== What is expected ==
Can you copy the text lines of all the items below word for word, leaving the pictures out of your answer?
>>>
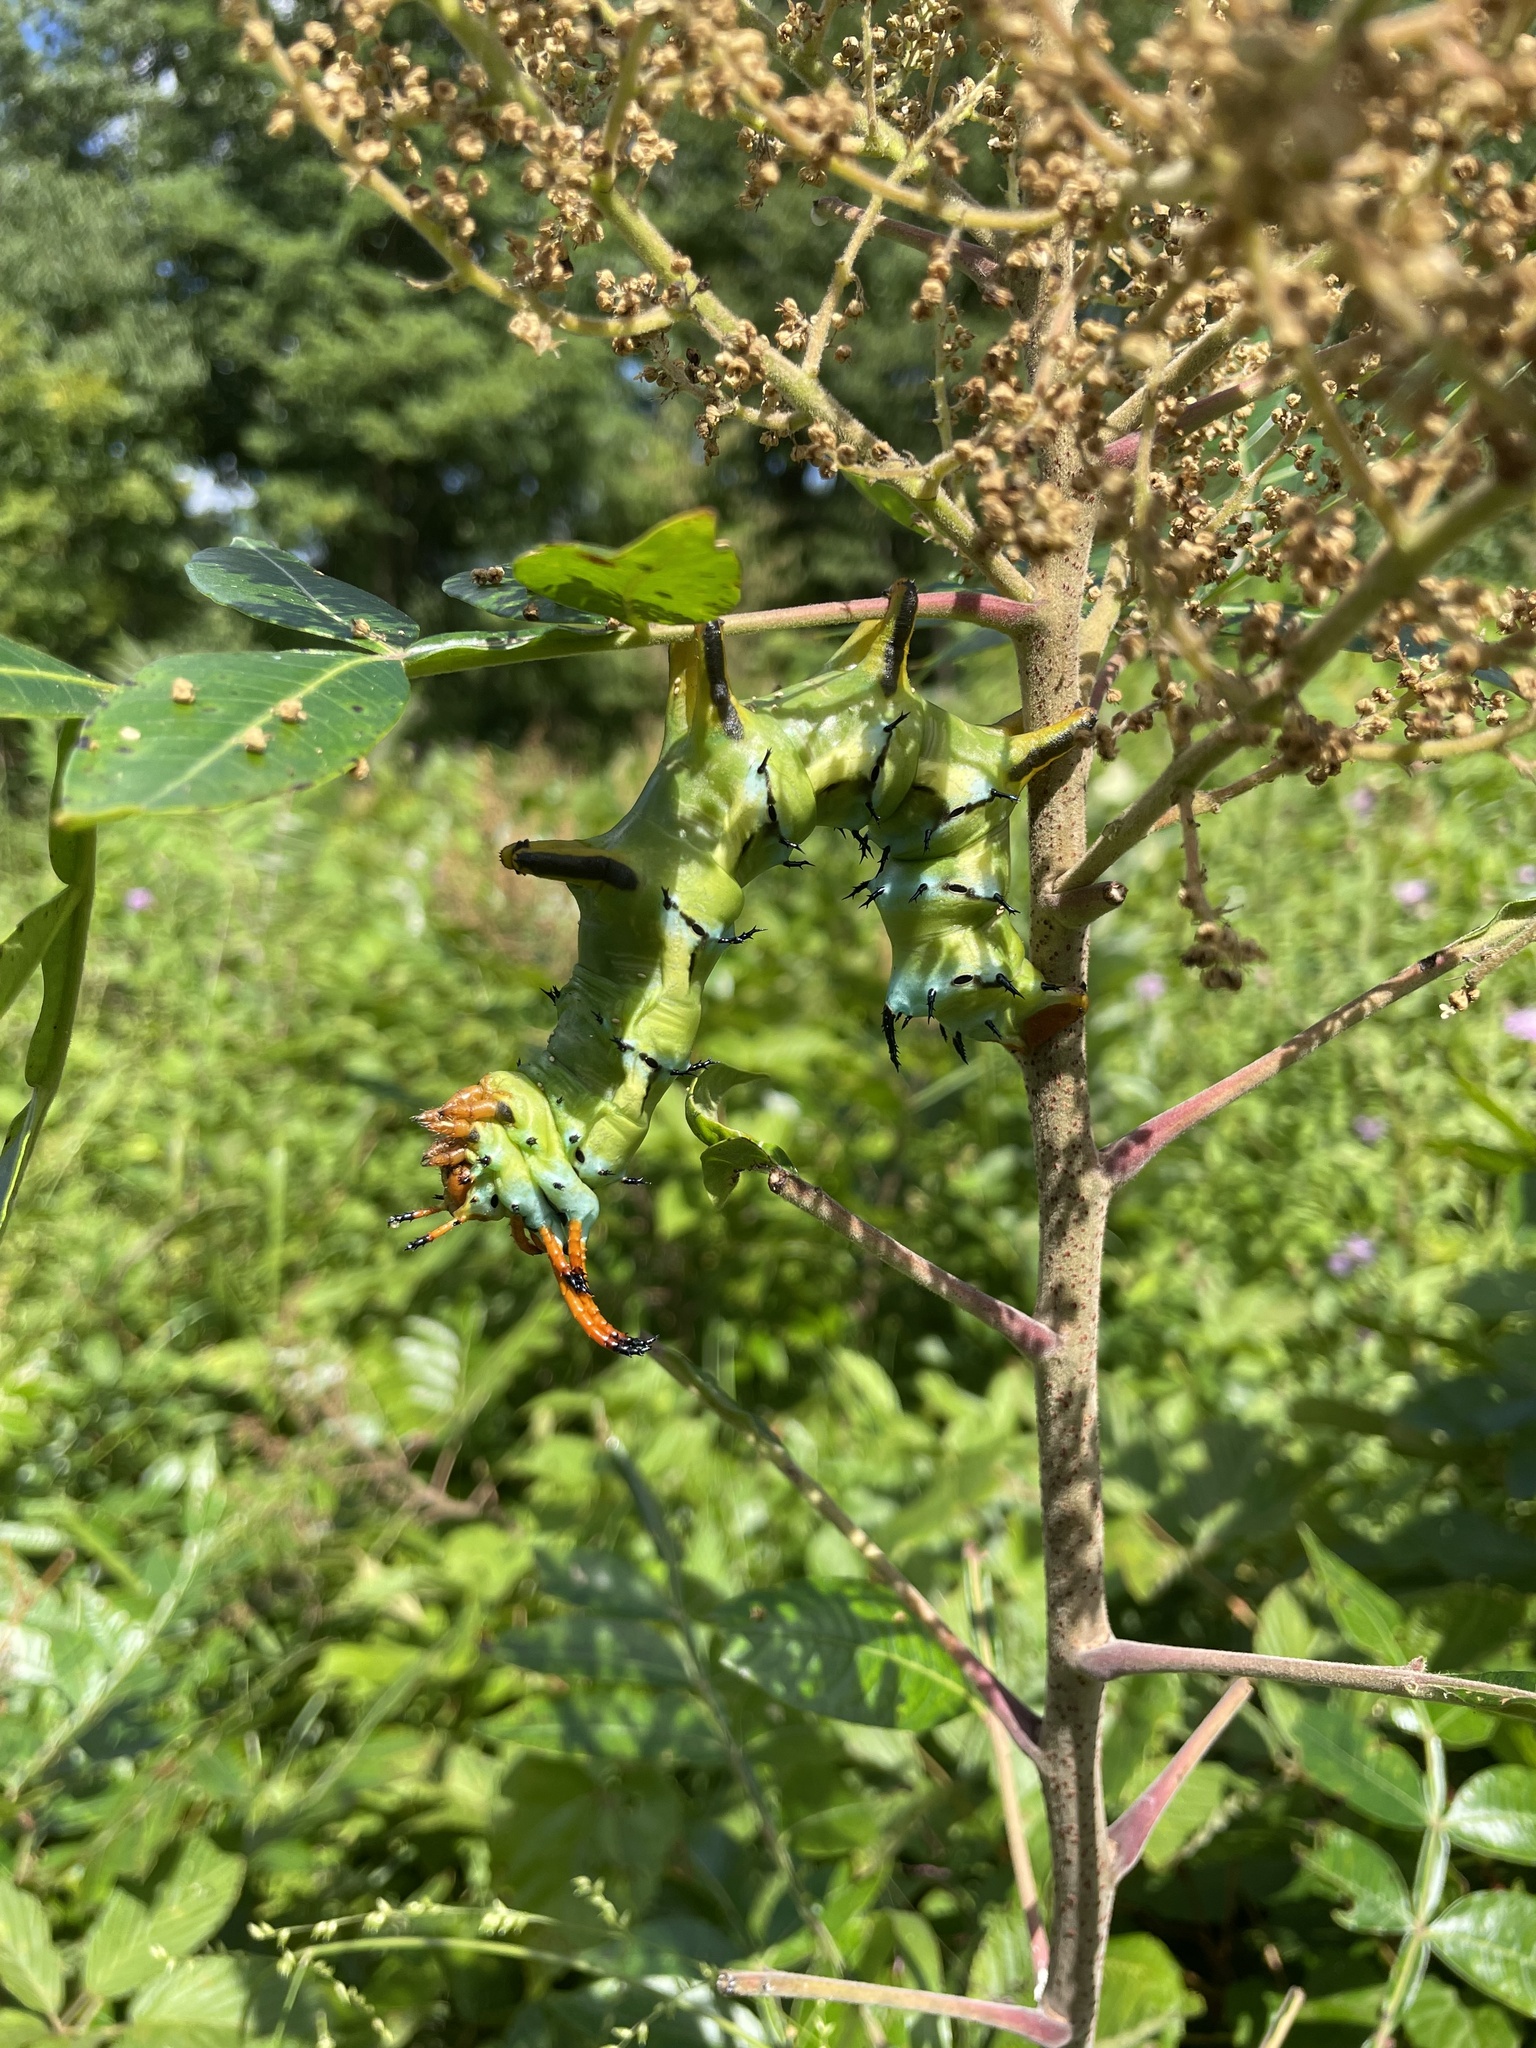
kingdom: Animalia
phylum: Arthropoda
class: Insecta
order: Lepidoptera
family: Saturniidae
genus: Citheronia
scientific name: Citheronia regalis
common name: Hickory horned devil
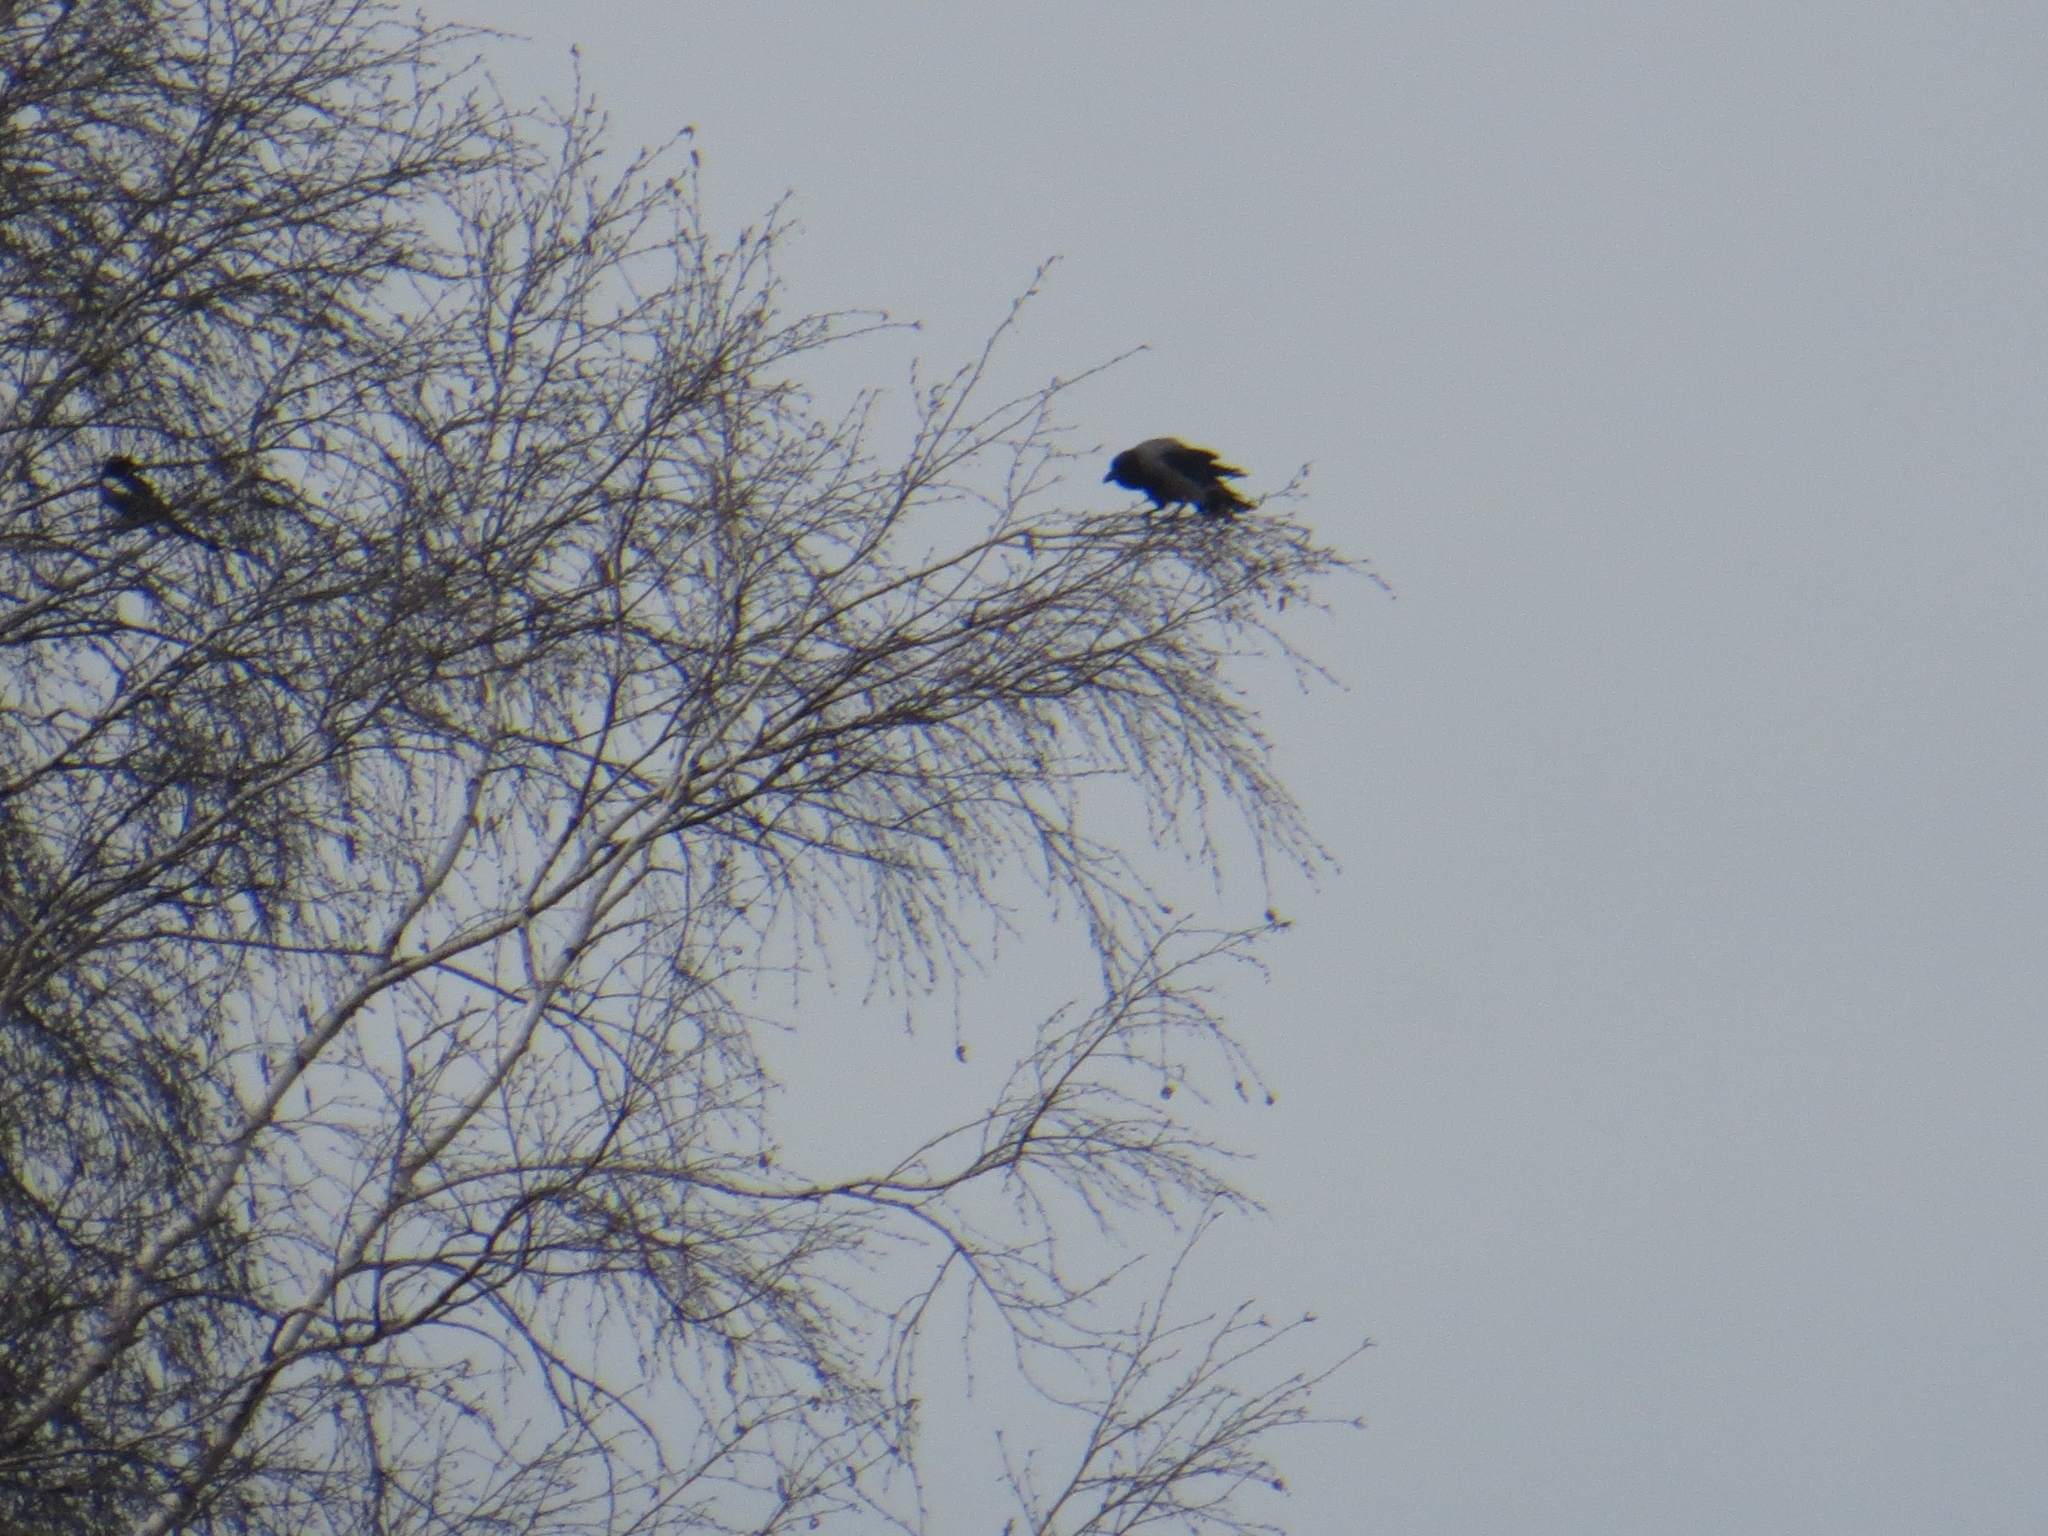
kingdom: Animalia
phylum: Chordata
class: Aves
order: Passeriformes
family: Corvidae
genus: Corvus
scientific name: Corvus cornix
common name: Hooded crow
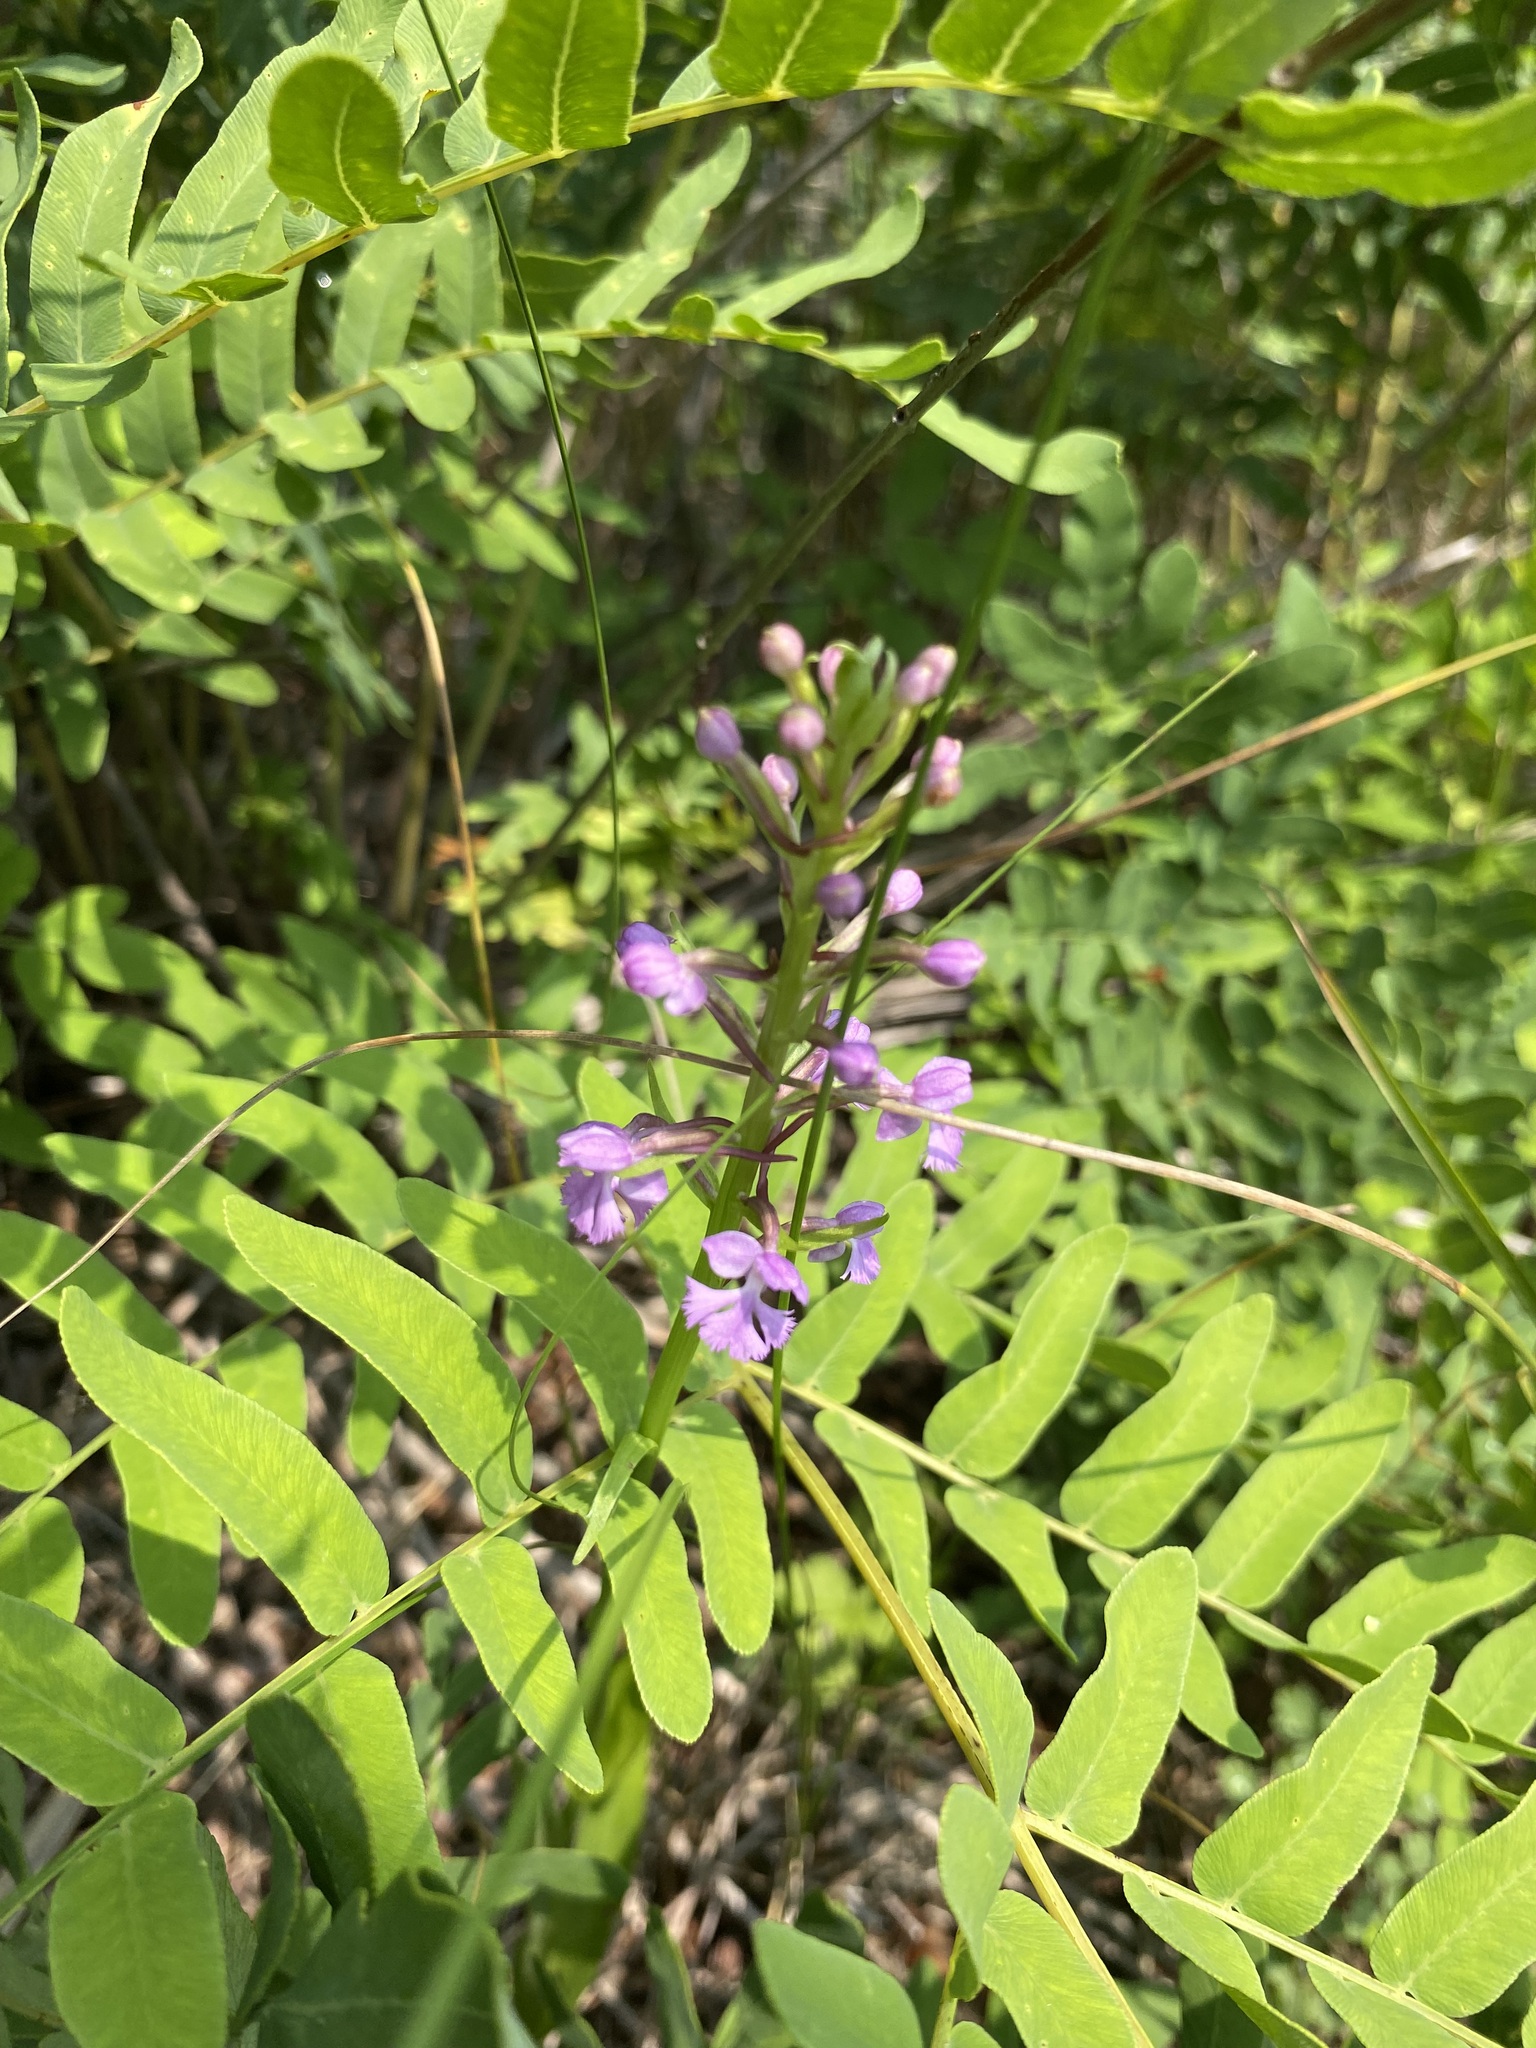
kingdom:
<<<
== Response for this exercise ==
kingdom: Animalia
phylum: Arthropoda
class: Insecta
order: Lepidoptera
family: Saturniidae
genus: Citheronia
scientific name: Citheronia regalis
common name: Hickory horned devil
kingdom: Animalia
phylum: Chordata
class: Aves
order: Passeriformes
family: Corvidae
genus: Corvus
scientific name: Corvus cornix
common name: Hooded crow
kingdom:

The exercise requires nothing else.